Market disruptions are like bad dreams for folks working in mature, established marketplaces. When your business has been predictable, profitable and comfortable for years -- even if it's far from perfect -- you're not likely to be excited to wake up one day to find that you've lost half your customers, new competitors have entered your market and deliver comparable value at one-tenth of your cost structure -- and your own products, which you have been selling for years, have been exposed as overpriced and wasteful.
How do you think folks in incumbent, analog-based media and advertising companies have felt waking up over the past ten years as digital networked communications has devastated the status quo in their markets? For many of them, this daily disruption has been like a bad dream. They would like to wake up one day and find it was just that -- a bad dream -- but, alas, each and every morning, it's still there. Every morning they wake up to an ever-more-powerful Internet and its ever-growing progeny of Web services and apps and devices.
Many incumbent media companies are adapting to the disruptions and finding their way to new businesses and new opportunities, but many have not. Why? Because they have responded differently to this bad dream. Here's what I mean:
Think it's just a bad dream and will go away. I am amazed about how many in media and advertising believe that the technology-borne disruptions of these past ten years are cyclical phenomena that will go away. Rather than adapting or innovating a new future, they cling to the past and go to sleep each night praying that the morning will be different. It is, but generally for the worse.
Kill the messengers. For many, the best way to ignore change is to remove change agents from your organization. As long as people you work with toe the party line, then you don't have to really confront change. This insulation is usually quite effective in maintaining peace of mind in the short term. It's usually disastrous in the long term.
Ignore the "stability agents." I learned of the extraordinary concept of the "stability agent" from friend and noted media economist Jack Myers. As Jack relates, most institutions are designed not to change, and folks who are true "change agents" are rarely ever successful in changing their institutions. Rather, what institutions want, and what folks who aspire to be change agents should embrace, is to find and create institutional stability in the changing world. Just as companies cannot afford to ignore messengers with bad news, they also can't ignore folks working to realign their businesses to changing environments. They should be embracing these stability agents.

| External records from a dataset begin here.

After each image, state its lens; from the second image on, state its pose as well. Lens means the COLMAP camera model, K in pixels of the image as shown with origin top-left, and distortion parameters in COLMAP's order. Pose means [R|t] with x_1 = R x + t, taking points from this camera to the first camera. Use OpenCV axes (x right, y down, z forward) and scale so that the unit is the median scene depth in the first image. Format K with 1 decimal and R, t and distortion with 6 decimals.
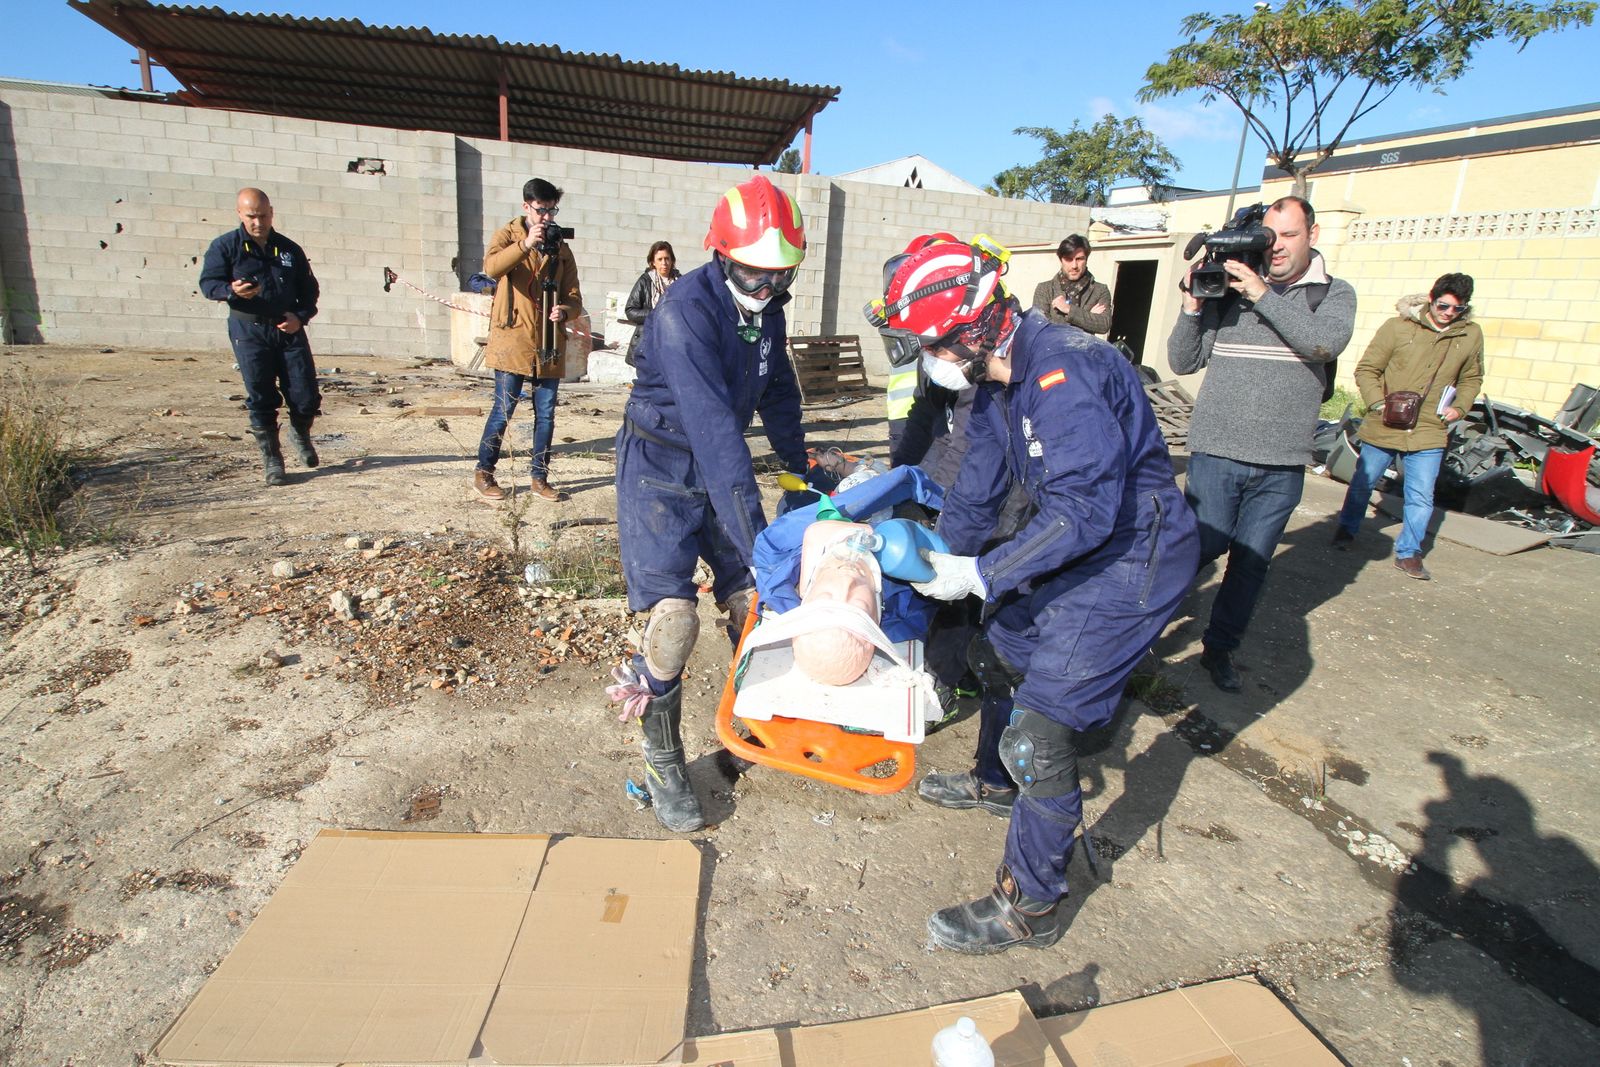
lens RADIAL K [[850.8, 0, 795.3], [0, 850.8, 530.7], [0, 0, 1]] dist [-0.001302, -0.011872]
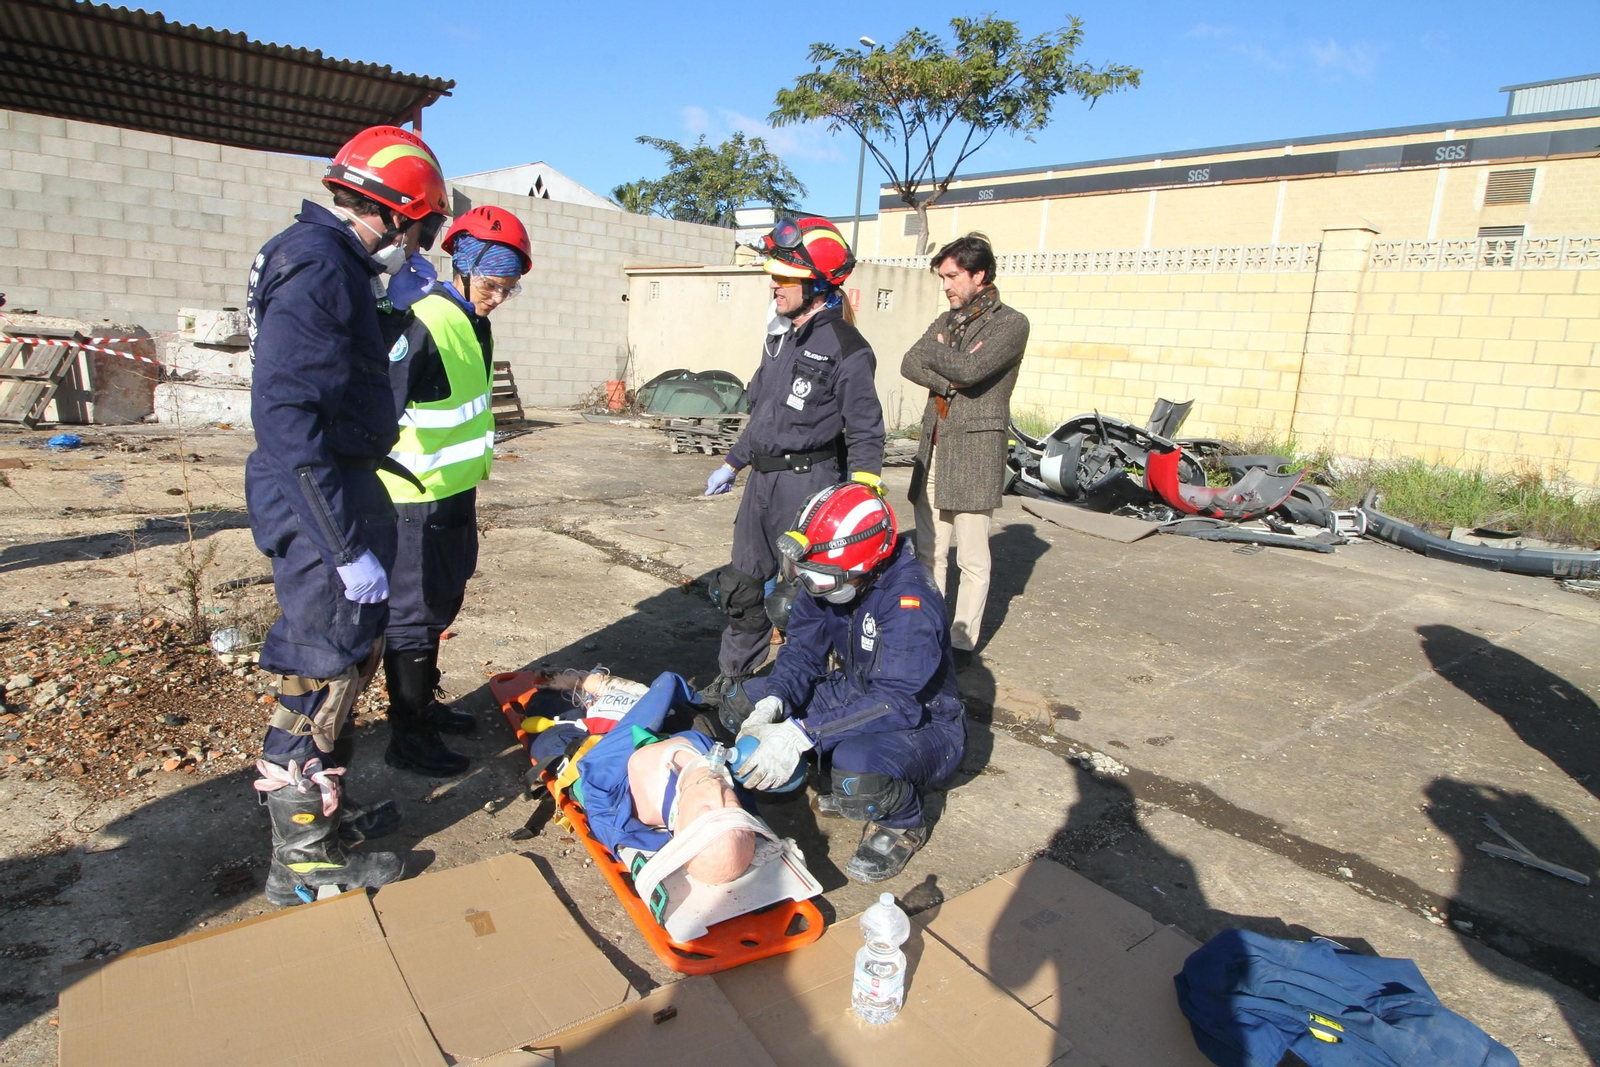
lens RADIAL K [[974.8, 0, 800.6], [0, 974.8, 539.0], [0, 0, 1]] dist [0.002891, -0.013206]
pose [[0.919361, -0.073918, 0.386410, -0.113947], [0.092394, 0.995287, -0.029434, 0.024182], [-0.382413, 0.062762, 0.921858, -0.079885]]
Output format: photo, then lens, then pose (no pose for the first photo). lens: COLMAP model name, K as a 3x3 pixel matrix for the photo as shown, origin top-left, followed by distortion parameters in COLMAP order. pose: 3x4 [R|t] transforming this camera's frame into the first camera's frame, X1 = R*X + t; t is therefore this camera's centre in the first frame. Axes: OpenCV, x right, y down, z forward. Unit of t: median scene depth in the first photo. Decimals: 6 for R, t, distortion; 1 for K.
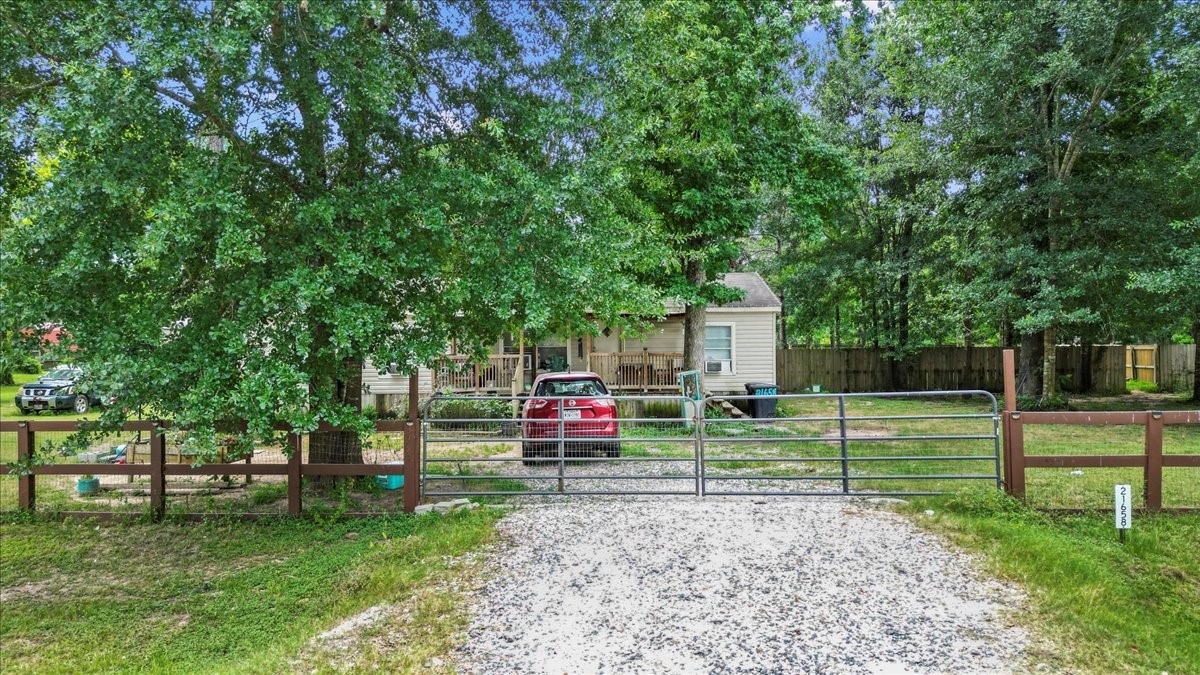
lens RADIAL K [[879.1, 0, 604.4], [0, 879.1, 335.6], [0, 0, 1]] dist [0.065297, -0.073921]
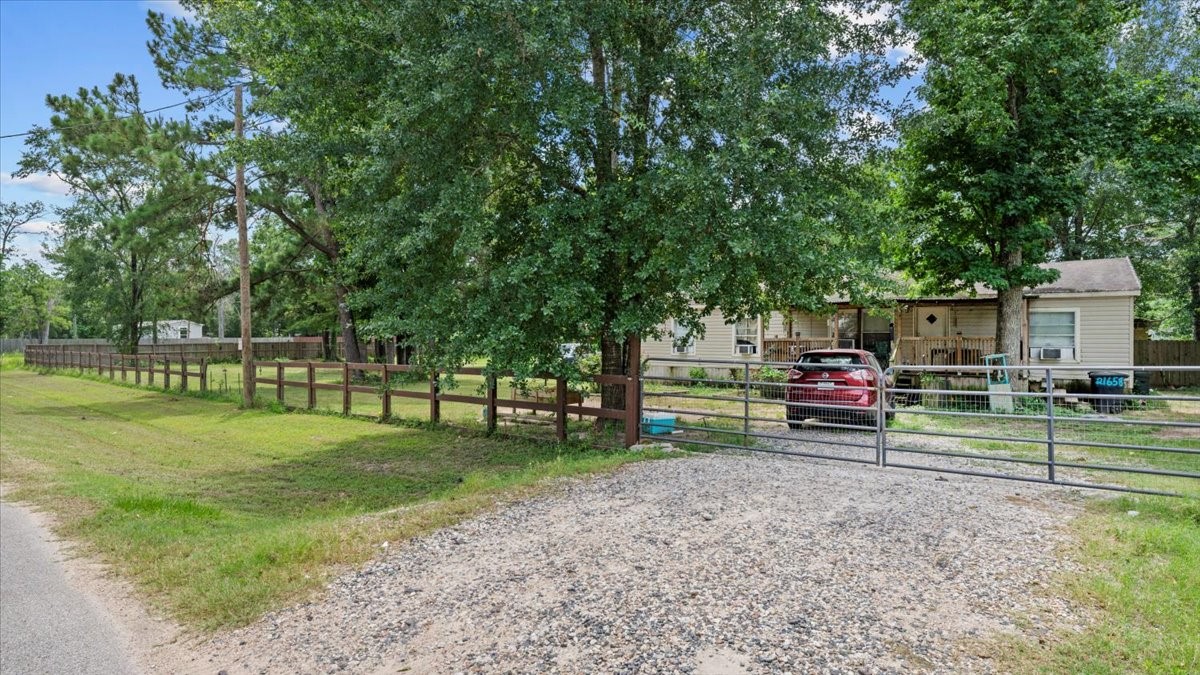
lens RADIAL K [[653.1, 0, 596.3], [0, 653.1, 333.4], [0, 0, 1]] dist [-0.000669, -0.001468]
pose [[0.816737, 0.007310, -0.576964, 0.139707], [-0.008655, 0.999962, 0.000417, 0.018886], [0.576945, 0.004653, 0.816770, 0.114955]]
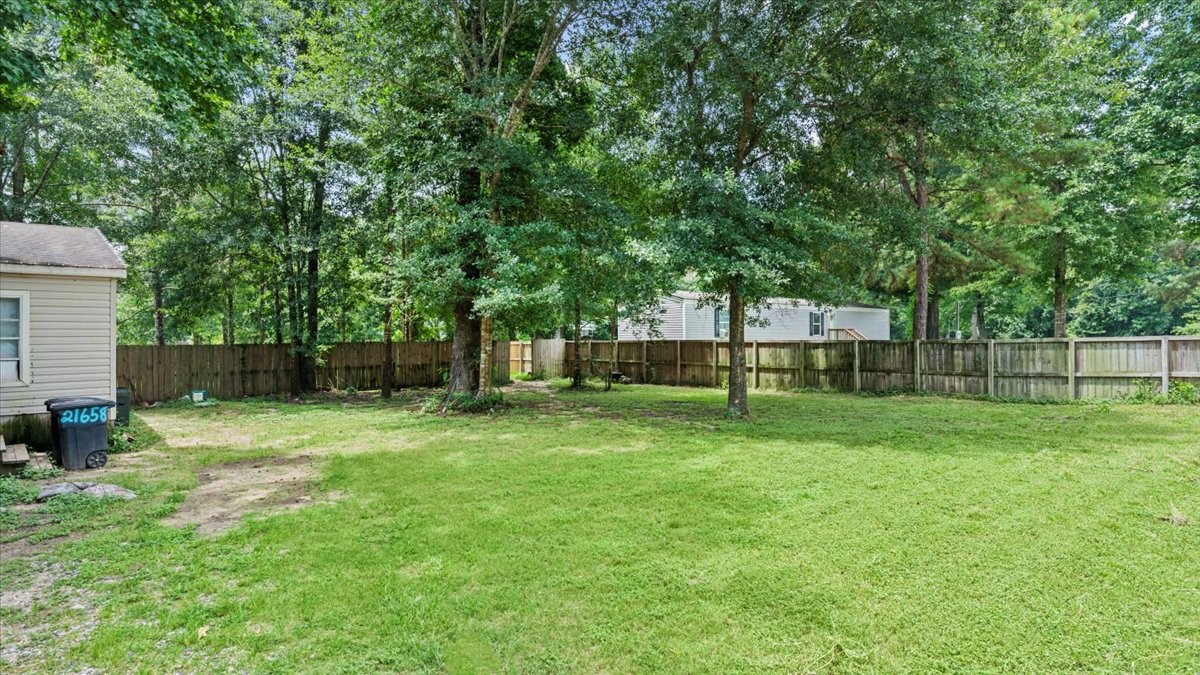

Scramble the egg. I find it amazing how, when key financial and market metrics are going in the wrong direction, companies will try to change the metrics -- or scramble the egg -- so folks don't know how bad things are going. When newspaper and magazine circulation started to decline, the industry tried to get everyone to shift away from circulation metrics to readership metrics, since they were bigger. It's not unusual to see companies in market declines do big acquisitions, ostensibly to look for new areas of growth, but frequently because it gives them a chance to change the story, and distract folks from the fundamental problems in their core business.
What are some of your best stories of how folks have tried to deal with the bad dream of disruption?